- **Instructions to follow**: Would you filter the listing below so that only lines with the word "SQUARE" remain?
━━━ Exercise inputs ━━━
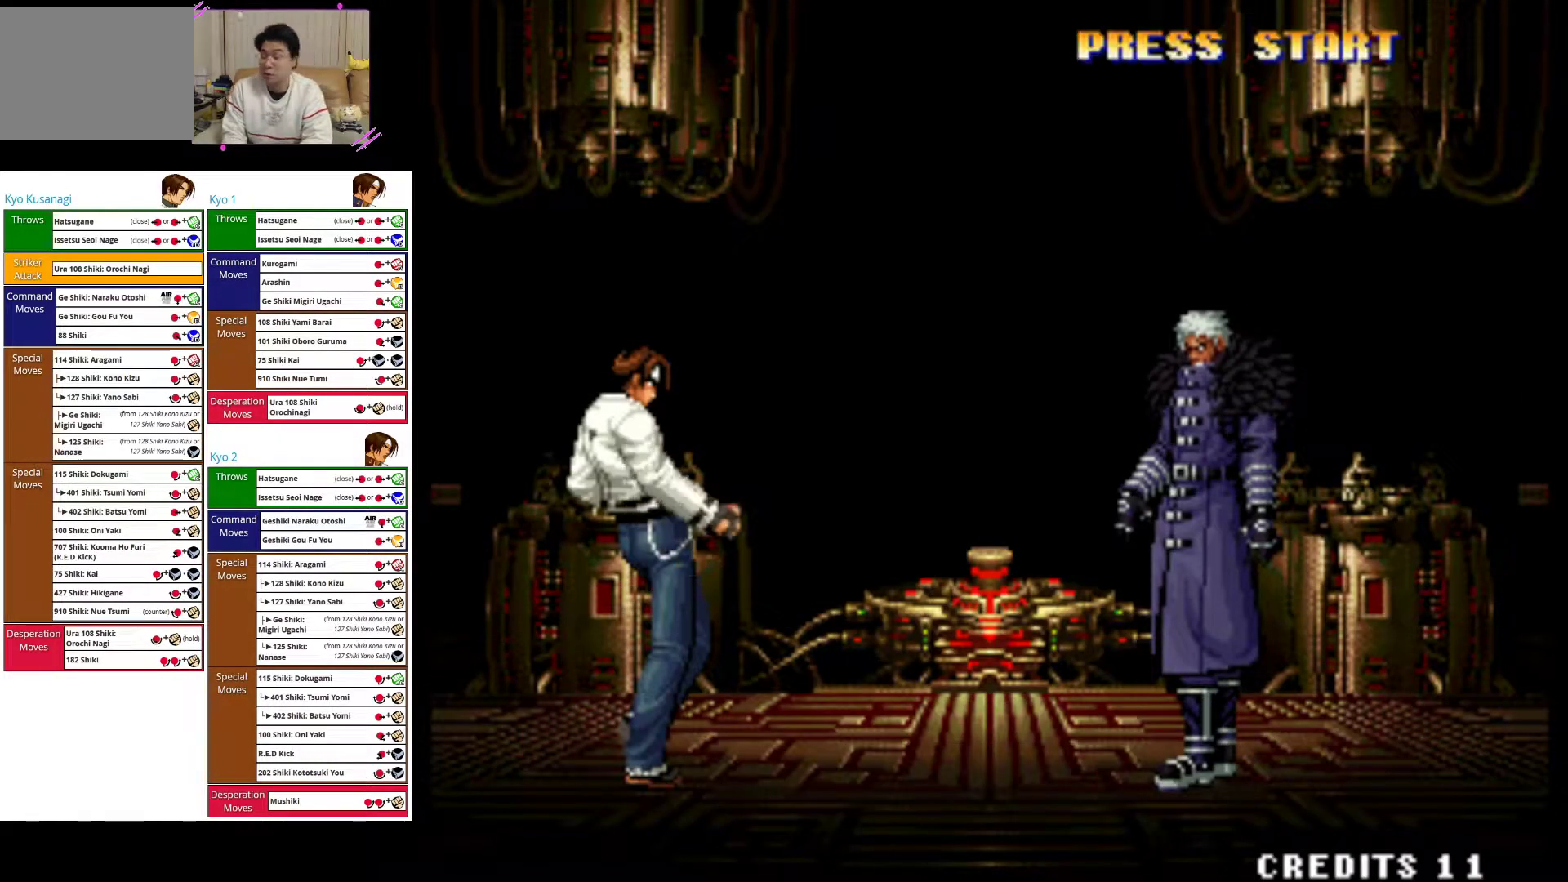
{"dt_ms": 500, "buttons": [], "left_stick": "center", "events": []}
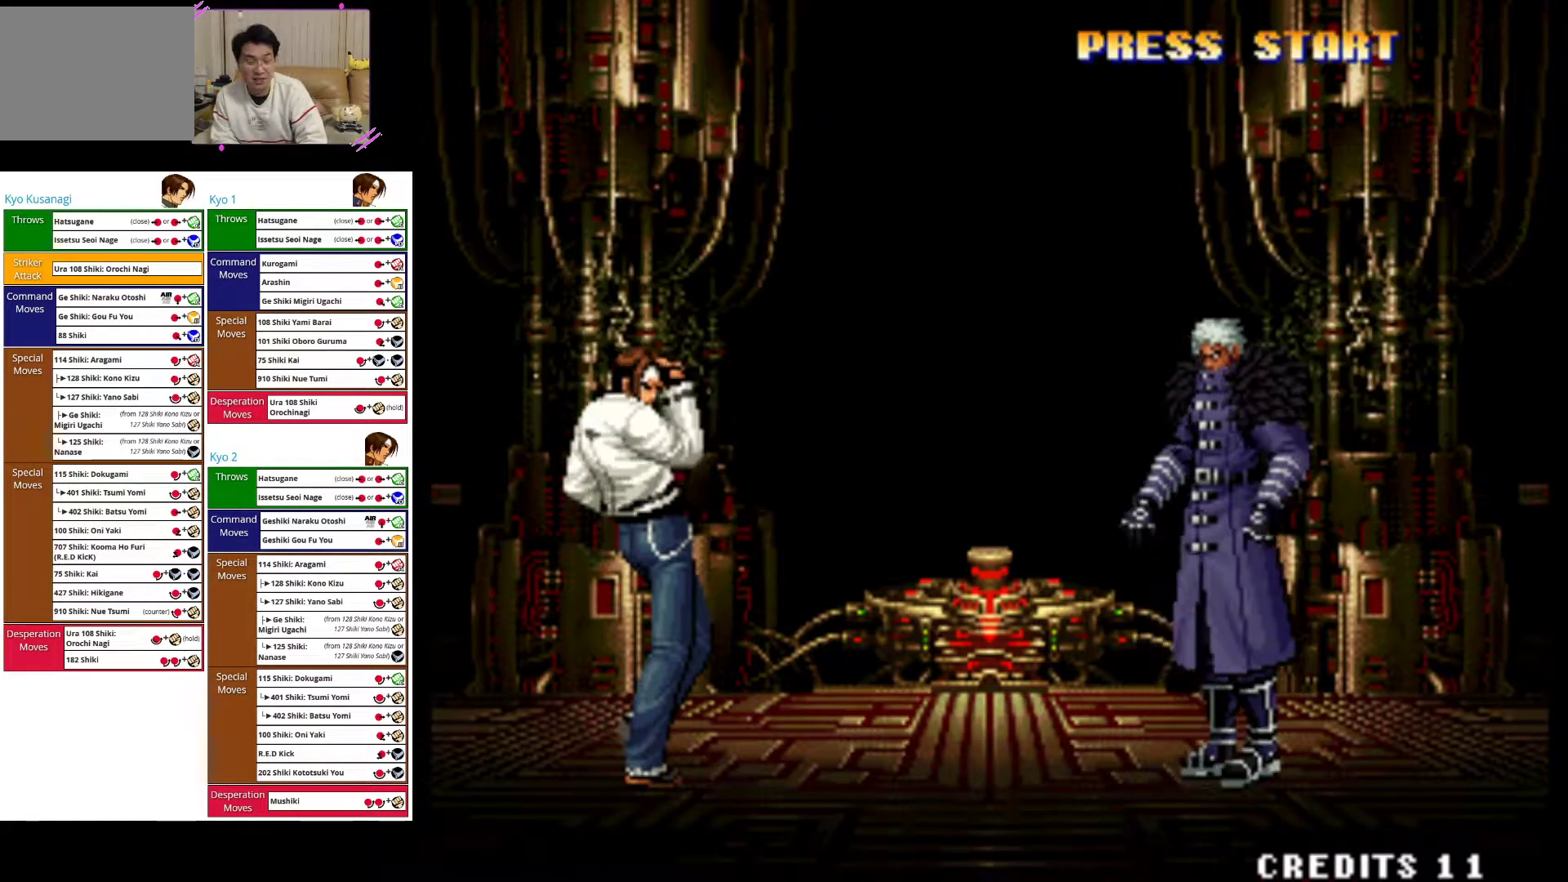
{"dt_ms": 500, "buttons": ["SQUARE"], "left_stick": "left", "events": [[133, "left_stick", "left"], [317, "SQUARE", "down"]]}
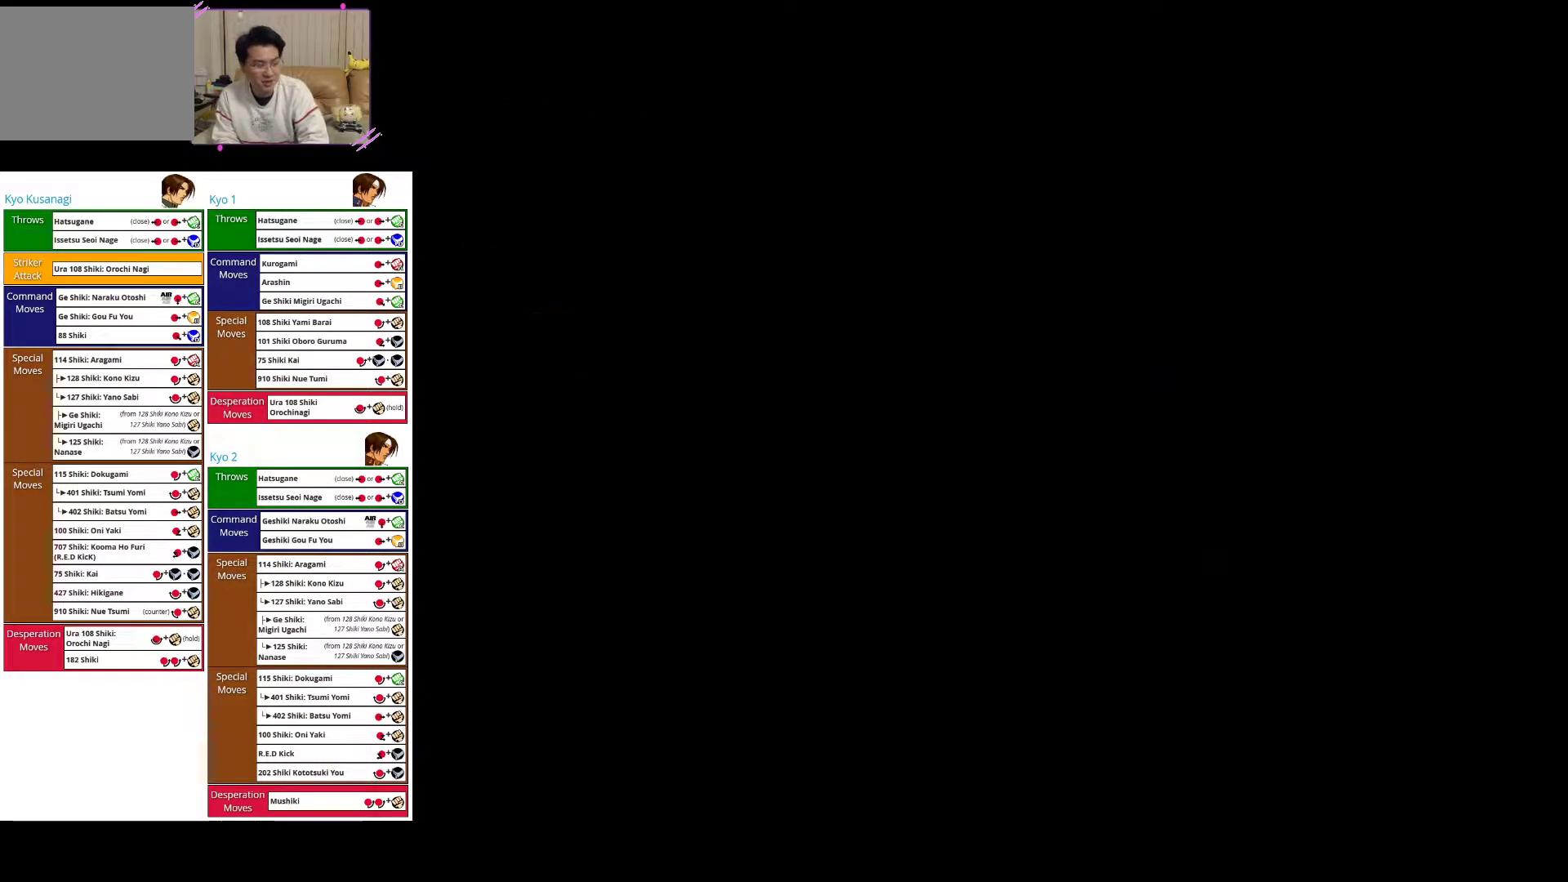
{"dt_ms": 500, "buttons": ["CROSS"], "left_stick": "center", "events": [[67, "SQUARE", "up"], [350, "left_stick", "center"], [400, "CROSS", "down"]]}
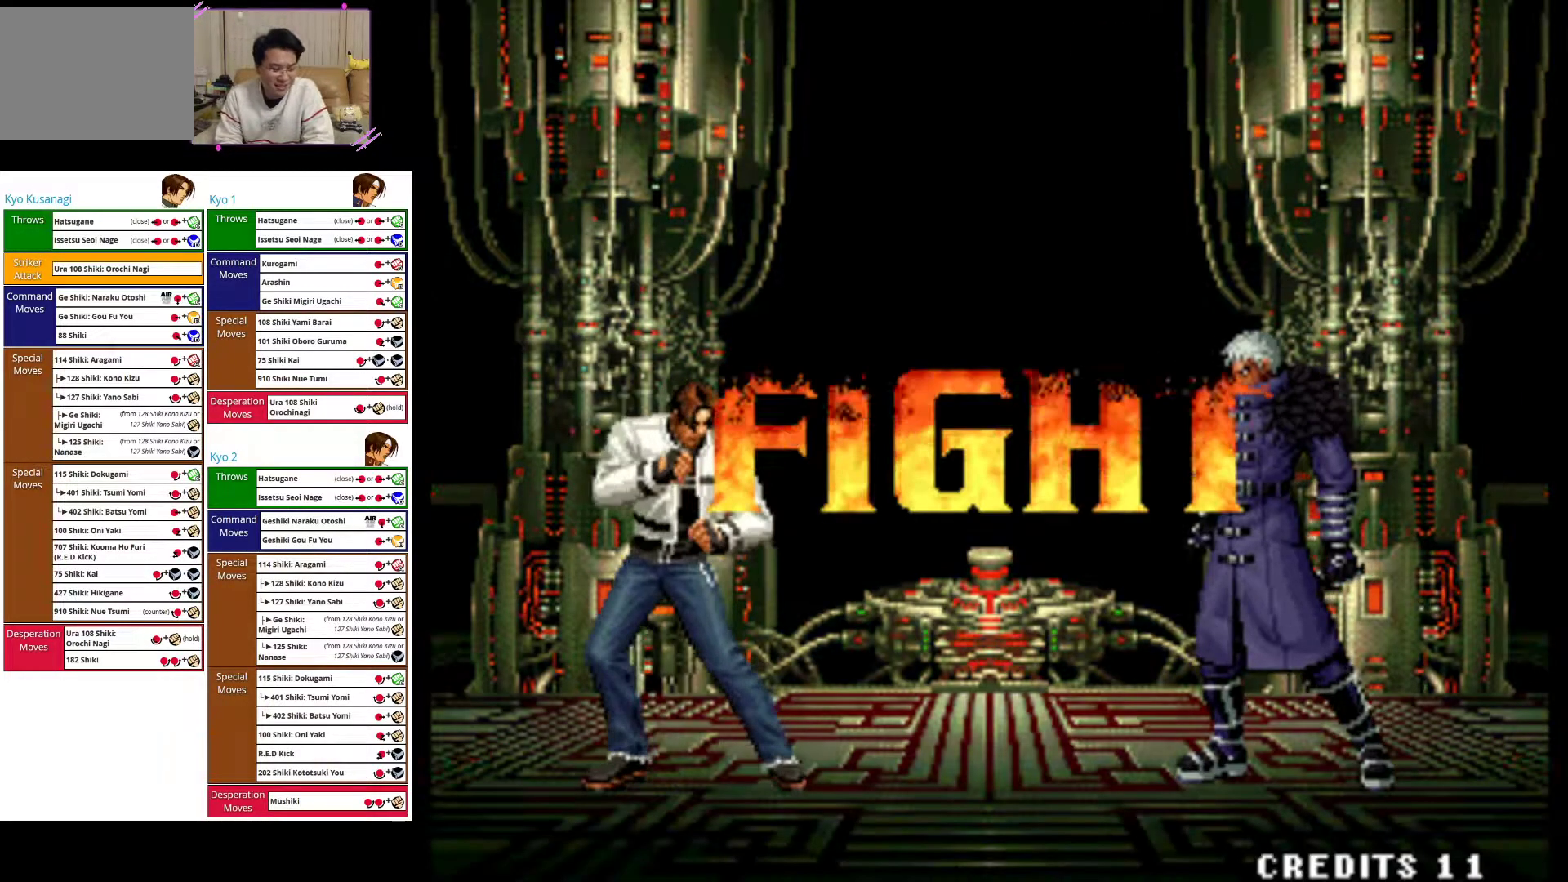
{"dt_ms": 500, "buttons": [], "left_stick": "up-right", "events": [[167, "left_stick", "right"], [350, "left_stick", "center"], [400, "left_stick", "right"], [467, "CROSS", "up"], [483, "left_stick", "up-right"]]}
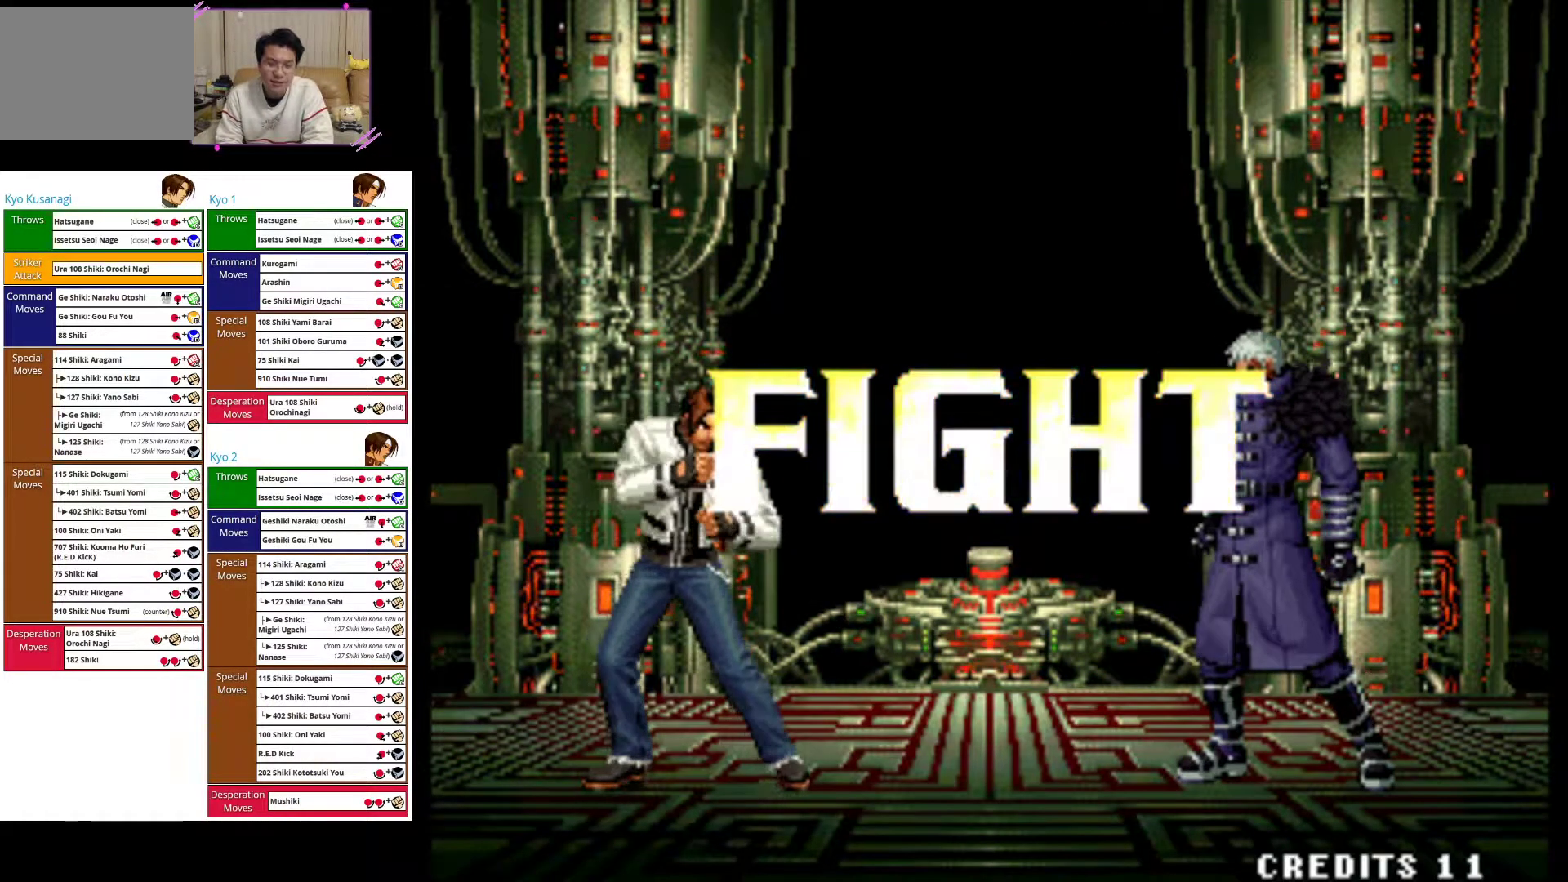
{"dt_ms": 500, "buttons": [], "left_stick": "up-right", "events": []}
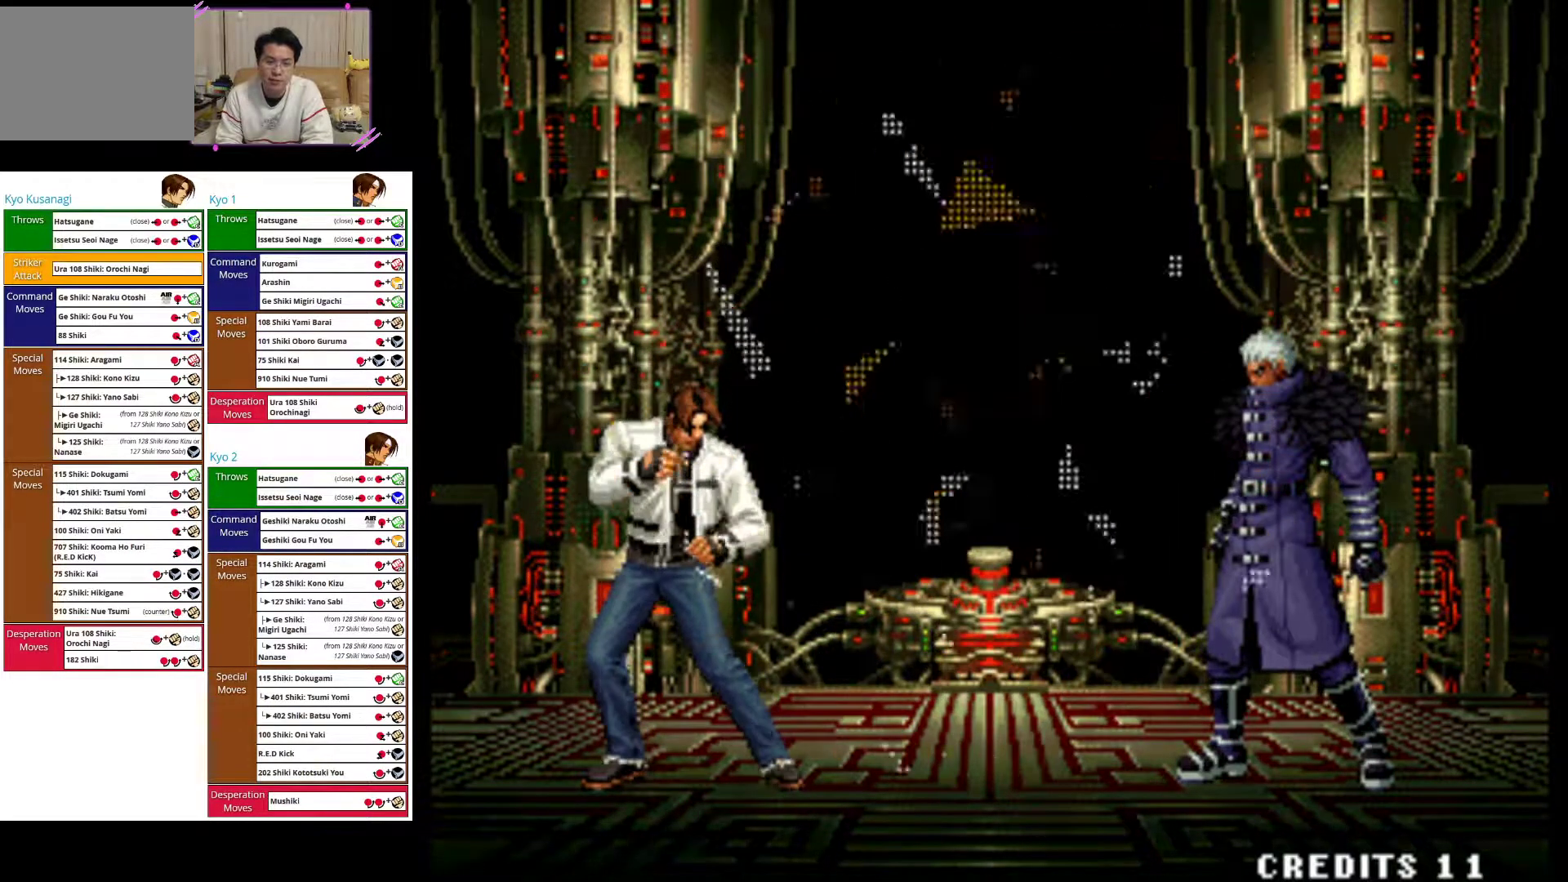
{"dt_ms": 500, "buttons": ["CROSS"], "left_stick": "down-left", "events": [[333, "CROSS", "down"], [333, "left_stick", "center"], [450, "left_stick", "down-left"]]}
━━━
- **Task result**:
{"dt_ms": 500, "buttons": ["SQUARE"], "left_stick": "left", "events": [[133, "left_stick", "left"], [317, "SQUARE", "down"]]}
{"dt_ms": 500, "buttons": ["CROSS"], "left_stick": "center", "events": [[67, "SQUARE", "up"], [350, "left_stick", "center"], [400, "CROSS", "down"]]}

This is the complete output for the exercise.